What is an International Business Company, or IBC?
An entity recognized by law as a separate ‘person’ with limited liability.  It is essentially an international corporation that has the option to sell shares, the right to sue and be sued, and has perpetual existence.

How are IBCs used?
They may be used to own and operate businesses, issue shares, bonds or otherwise, raise capital, guarantee obligations, hire employees, buy goods and services, sell goods and services, make contracts, rent office space, maintain checking and savings accounts, open brokerage accounts and maintain retirement plans for employees.  Although most international corporations are private and closely held, some are publicly traded on major stock exchanges.

What does a corporate search under an IBC reveal?
A corporate search will reveal the name of the corporation, the date of existence, amendments, and any other publicly filed document.  Different jurisdictions share different information and some share less than others.  Under Belize law for example, there is no requirement that the names of corporate officers, directors, or shareholders be filed in any public registry.  Such information, therefore, remains confidential.

What are Registered Shares?
Registered share certificates indicate the name of the owner on the document.  The name of the shareholder is also recorded in the internal corporate records of the foreign company.  Although the registered owner is recorded in the corporation’s internal records, no public registry of shareholders is maintained.  The share registry is an internal corporate document available only to directors, officers, and shareholders under conditions specified in the jurisdiction’s corporate statute.
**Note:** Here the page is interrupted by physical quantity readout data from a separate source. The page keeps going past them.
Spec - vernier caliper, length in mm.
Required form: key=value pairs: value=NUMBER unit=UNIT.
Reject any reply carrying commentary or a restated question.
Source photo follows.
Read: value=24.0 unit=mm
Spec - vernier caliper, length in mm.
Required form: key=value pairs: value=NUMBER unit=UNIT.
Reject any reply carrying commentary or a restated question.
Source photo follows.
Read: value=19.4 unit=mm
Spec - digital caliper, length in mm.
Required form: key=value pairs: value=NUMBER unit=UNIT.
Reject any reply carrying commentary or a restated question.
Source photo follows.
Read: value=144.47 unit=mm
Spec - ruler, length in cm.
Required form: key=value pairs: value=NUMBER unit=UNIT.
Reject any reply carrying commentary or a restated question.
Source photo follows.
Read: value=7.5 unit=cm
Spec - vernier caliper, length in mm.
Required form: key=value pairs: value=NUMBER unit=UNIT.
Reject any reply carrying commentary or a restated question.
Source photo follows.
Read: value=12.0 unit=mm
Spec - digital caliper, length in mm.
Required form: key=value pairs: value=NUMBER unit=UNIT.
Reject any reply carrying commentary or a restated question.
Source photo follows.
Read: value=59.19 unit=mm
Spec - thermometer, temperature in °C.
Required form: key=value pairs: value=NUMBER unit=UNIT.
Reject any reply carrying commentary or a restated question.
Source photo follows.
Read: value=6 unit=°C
What is a Registered Agent?
An agent established on behalf of the foreign company who is required to ensure the corporation has an assigned representative at a known address to receive all service of process (legal notices) on its behalf.  The registered agent forwards these documents to the address of record for the corporation.  Every corporation must have a legally registered agent.  We provide this as a service, which is included in corporate structure costs.
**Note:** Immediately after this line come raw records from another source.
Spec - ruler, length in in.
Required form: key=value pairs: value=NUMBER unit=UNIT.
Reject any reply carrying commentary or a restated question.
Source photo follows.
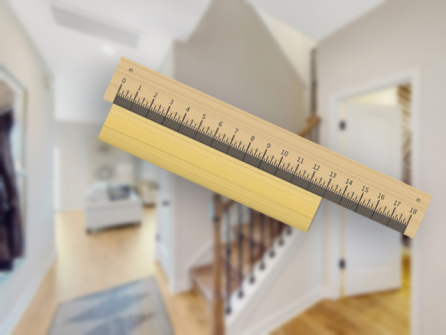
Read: value=13 unit=in
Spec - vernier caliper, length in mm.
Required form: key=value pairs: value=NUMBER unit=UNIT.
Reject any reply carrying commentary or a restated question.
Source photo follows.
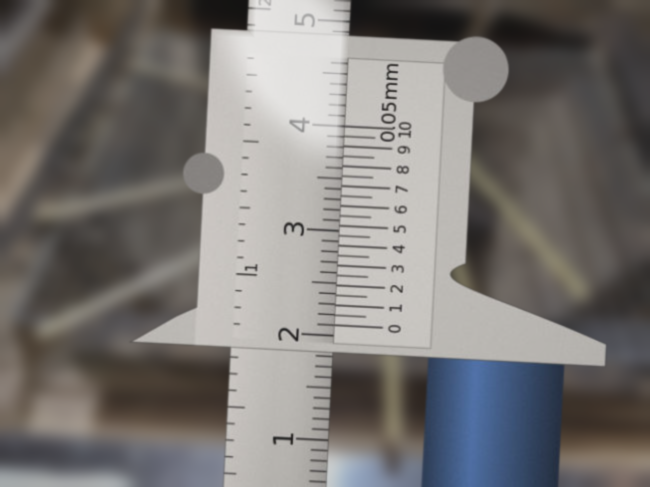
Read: value=21.0 unit=mm
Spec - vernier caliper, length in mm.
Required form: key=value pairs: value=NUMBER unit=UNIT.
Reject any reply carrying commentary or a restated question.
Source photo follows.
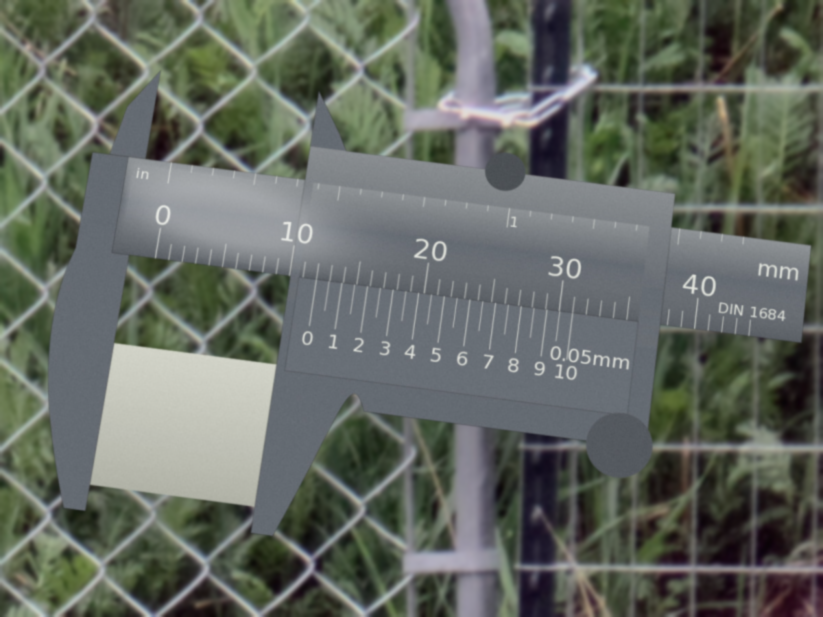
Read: value=12.0 unit=mm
What is a Nominee Director?
Sometimes also referred to as a Resident Director, a Nominee Director is an individual designated, or nominated, as the director of a corporation to essentially take on the liability in place of the actual individual(s) running the corporation.  Every IBC must have a Board of Directors.  The board may consist of one person or many people.  For instance, the founder of the IBC may appoint himself/herself as the Director and sole officer of the corporation.  However, most IBCs are formed with a Nominee Director.

The nominee may be, but does not have to be, an individual who works and/or resides in the country where the IBC is formed.  The nominee may be used to sign contracts, loans, bank applications, etc. for the IBC should the founder not want his/her signature to be connected with the corporation.  The nominee director has no knowledge of the IBC’s affairs or accounts, cannot control or influence the IBC, and will not act unless instructed to by the founder.  In the case of a European IBC setup for the purposes of an EU Merchant Account, the nominee or resident director must reside within the European Union and be willing to sign the merchant application as well as provide proof of residency through his or her utility bill and identification.  For all other MIDs, the director must reside in the country of the processing bank, so you can see how this is a large advantage to using European banks wherein the company can exist in any one of the several countries that belong to the European Union.